Since the early 1950s, the UN has named “prominent personalities” (read: celebrities) as ambassadors to highlight key issues and draw attention to their efforts. They have named Nicole Kidman, Emma Watson, and Ann Hathaway as official Women’s Goodwill Ambassadors. They are all icons of beauty, and are all very, very white. The idea behind nominating famous individuals is to draw attention to the issue. Despite speeches and trips, their real power is in their ability to generate headlines. I would argue that Wonder Woman, despite being a fictional character, has that same power. How many young girls, comic book fans, and curious internet wanderers paid attention to this event simply because it was Wonder Woman?

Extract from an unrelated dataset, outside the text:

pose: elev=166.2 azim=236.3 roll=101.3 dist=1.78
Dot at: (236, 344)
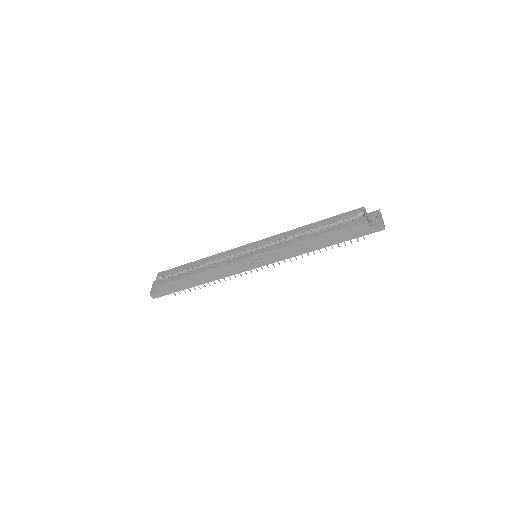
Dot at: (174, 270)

How many MORE people paid attention because of this controversy? I’d be willing to bet that more people became aware of the UN’s support for women’s rights because of Wonder Woman’s appointment than due to any other ambassador they’ve named for that cause. The whole point of naming “honorary” and “goodwill” ambassadors is for the PR, and Wonder Woman has already been wildly successful at drawing attention to this issue.
I think, of all the arguments these protesters have made, the one about her outfit upsets me the most. Different cultures have different ideas of what is acceptable and what they believe is beautiful, but shouldn’t the idea of female empowerment include a woman’s right to not be judged by what she wears? A woman in a bathing suit should be as respected as a woman in a business suit. Saying a character isn’t a good representation of female empowerment because of her clothing runs completely counter to how true female equality works. The power should be with the woman, not those around her to observe and judge.
This character was designed as a feminist icon from the beginning. She was the first prominent female superhero that was completely original and not a derivative of a male character, such as Supergirl and Batgirl. Her character biography has changed over the years, but she’s always been able to go toe-to-toe with the world’s most powerful heroes and emerge victorious. She represents a thriving all-female culture that isn’t in need of male saviors or caretakers.
These protesters should look past her star-spangled briefs (now updated to a Roman-inspired leather skirt) to what the character really means to her fans. I’ve walked the convention floor dressed as this character. I’ve seen the excitement on little girls’ faces when they see me. They proudly wear their tiaras and flex their muscles with me. In a world that is dominated by love-obsessed Disney Princesses, Wonder Woman shows young girls that they can save the world.